An example screenshot from one of the attacker-controlled sites, www.fb-techsupport[.]com.
The page, in Italian, asks the user to install one of these applications in order to recover their account. Looking at the code of the page, we can see that only the WhatsApp download links are pointing to attacker controlled content for Android and iOS users.
iOS Drive-By
To distribute the iOS application, attackers simply followed Apple instructions on how to distribute proprietary in-house apps to Apple devices and used the itms-services protocol with the following manifest file and using com.ios.Carrier as the identifier.
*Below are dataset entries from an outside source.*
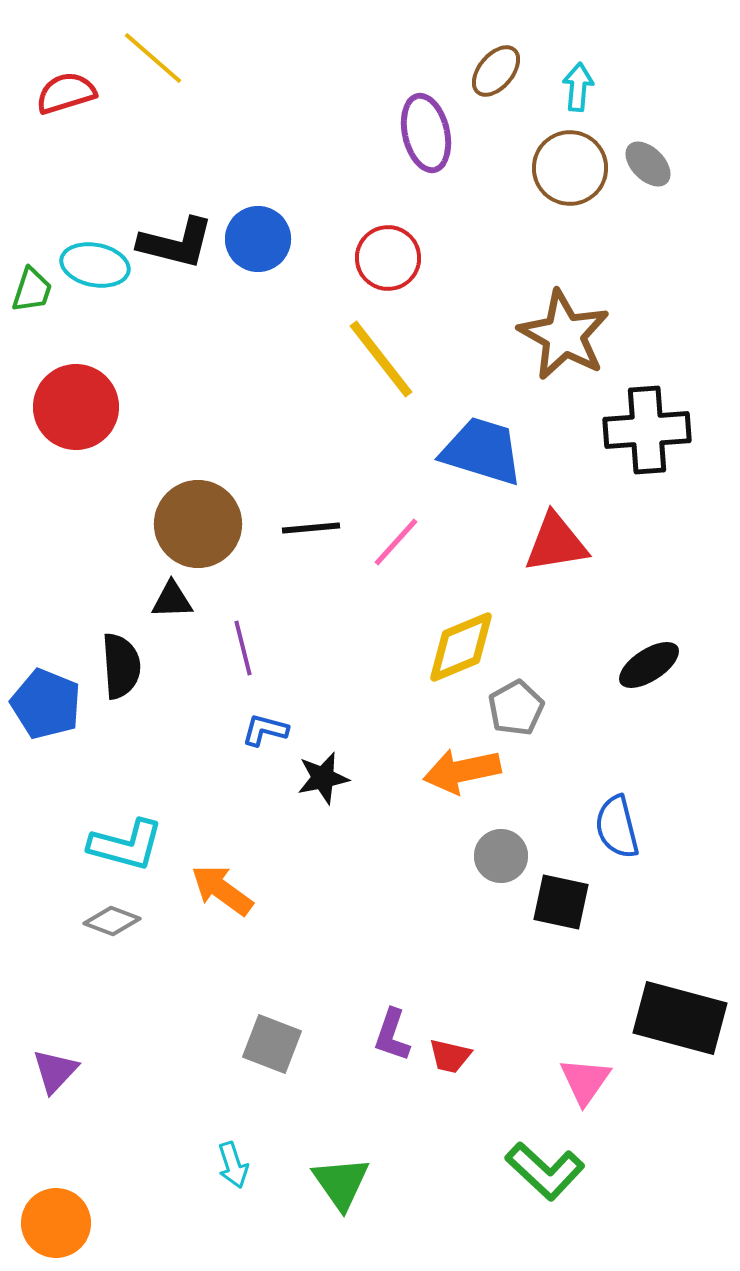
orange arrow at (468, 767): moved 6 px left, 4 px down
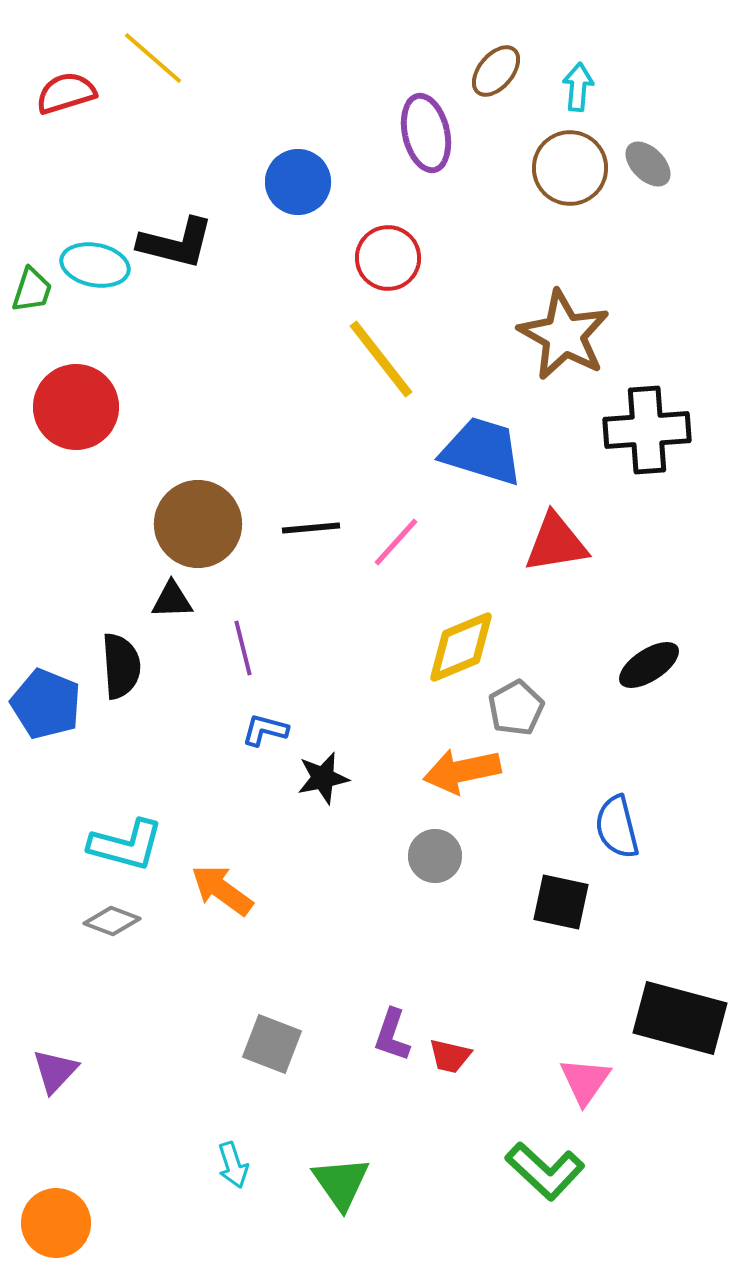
blue circle at (258, 239): moved 40 px right, 57 px up
gray circle at (501, 856): moved 66 px left
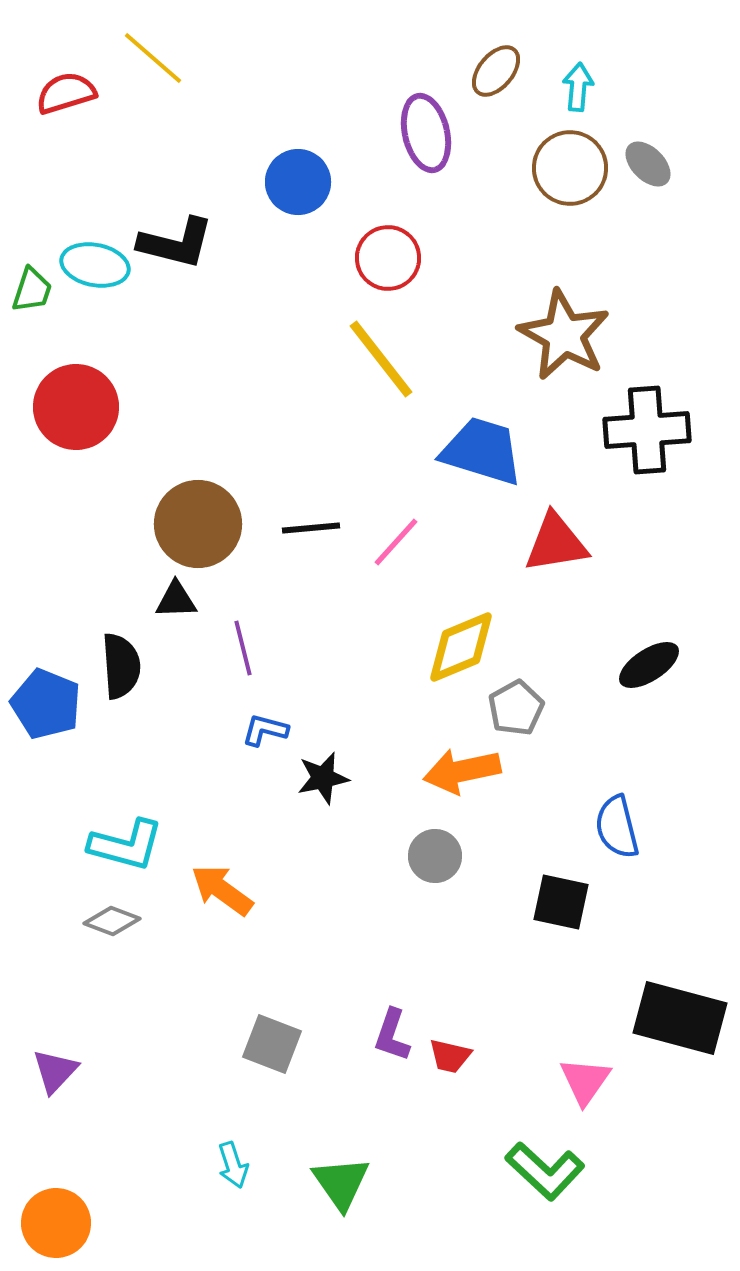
black triangle at (172, 600): moved 4 px right
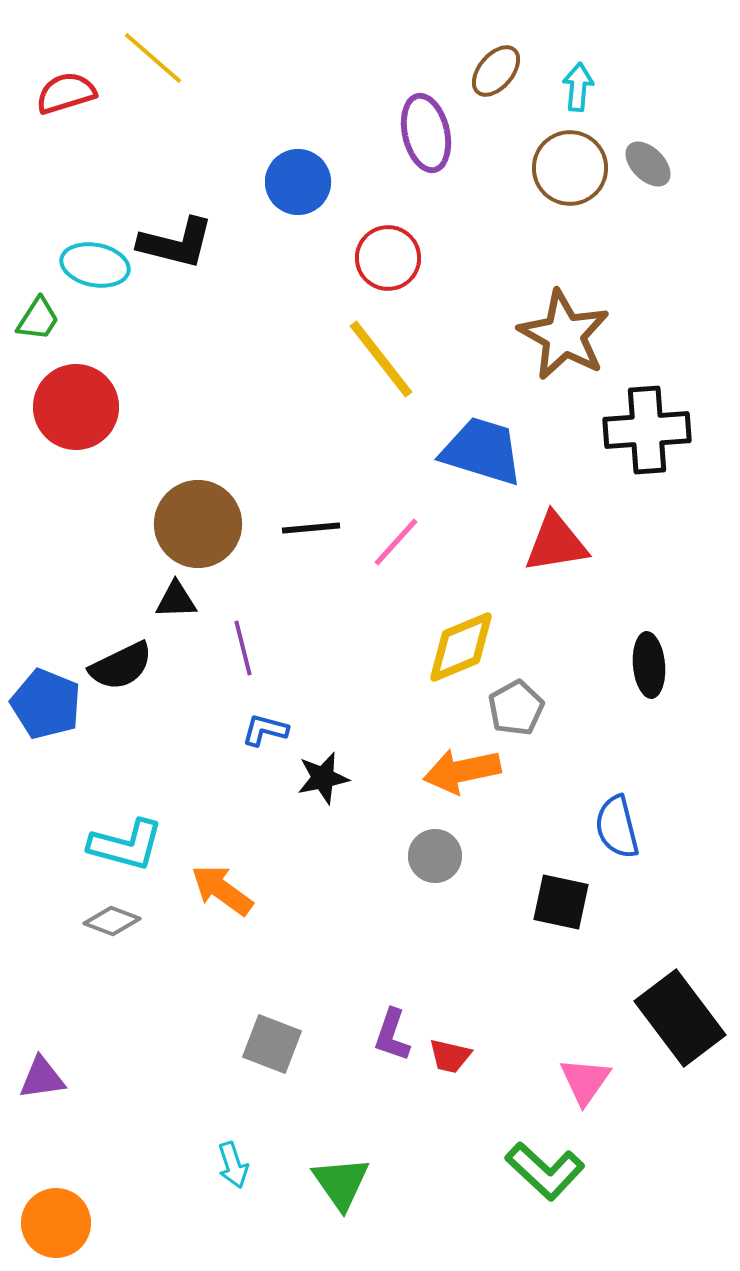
green trapezoid at (32, 290): moved 6 px right, 29 px down; rotated 15 degrees clockwise
black ellipse at (649, 665): rotated 62 degrees counterclockwise
black semicircle at (121, 666): rotated 68 degrees clockwise
black rectangle at (680, 1018): rotated 38 degrees clockwise
purple triangle at (55, 1071): moved 13 px left, 7 px down; rotated 39 degrees clockwise
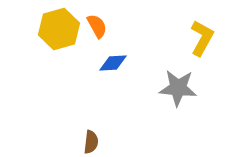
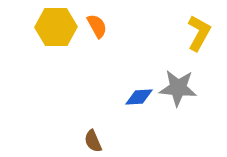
yellow hexagon: moved 3 px left, 2 px up; rotated 15 degrees clockwise
yellow L-shape: moved 3 px left, 5 px up
blue diamond: moved 26 px right, 34 px down
brown semicircle: moved 2 px right, 1 px up; rotated 150 degrees clockwise
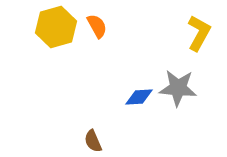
yellow hexagon: rotated 15 degrees counterclockwise
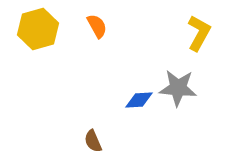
yellow hexagon: moved 18 px left, 2 px down
blue diamond: moved 3 px down
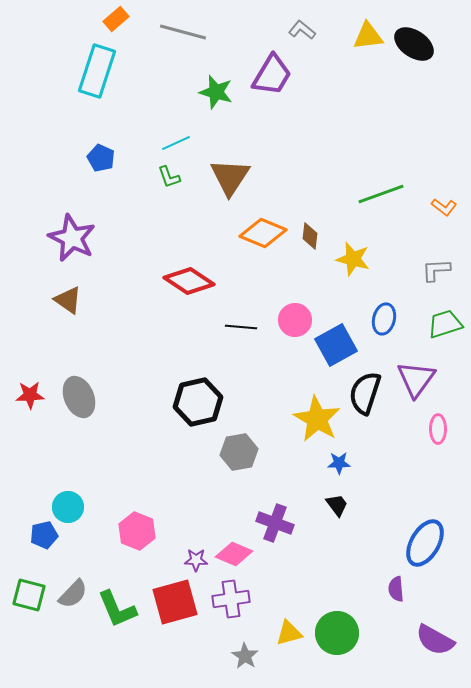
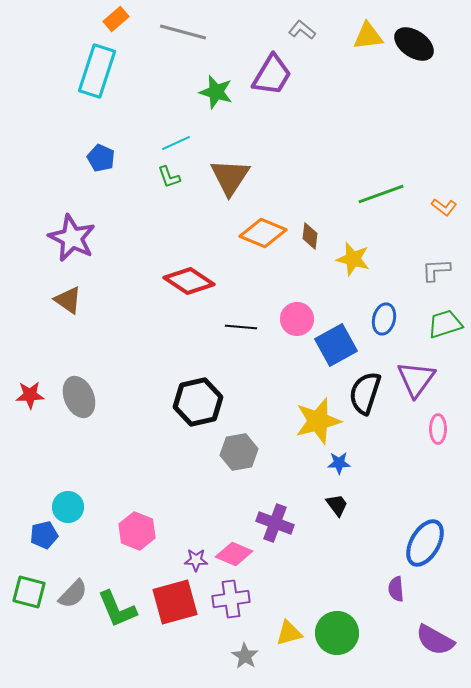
pink circle at (295, 320): moved 2 px right, 1 px up
yellow star at (317, 419): moved 1 px right, 2 px down; rotated 27 degrees clockwise
green square at (29, 595): moved 3 px up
The resulting application is signed with a certificate from a company named 3-1 Mobile SRL (Developer ID: 58UP7GFWAA). The certificate satisfies all of the iOS code signing requirements on any iOS devices because the company was enrolled in the Apple Developer Enterprise Program.
These apps still run inside the iOS app sandbox and are subject to the exact same technical privacy and security enforcement mechanisms (e.g. code side loading) as any App Store apps. They can, however, be sideloaded on any device and don’t need to be installed via the App Store. We do not believe the apps were ever available on the App Store.
The app is broken up into multiple parts. It contains a generic privilege escalation exploit wrapper which is used by six different exploits. It also contains a minimalist agent capable of exfiltrating interesting files from the device, such as the Whatsapp database.”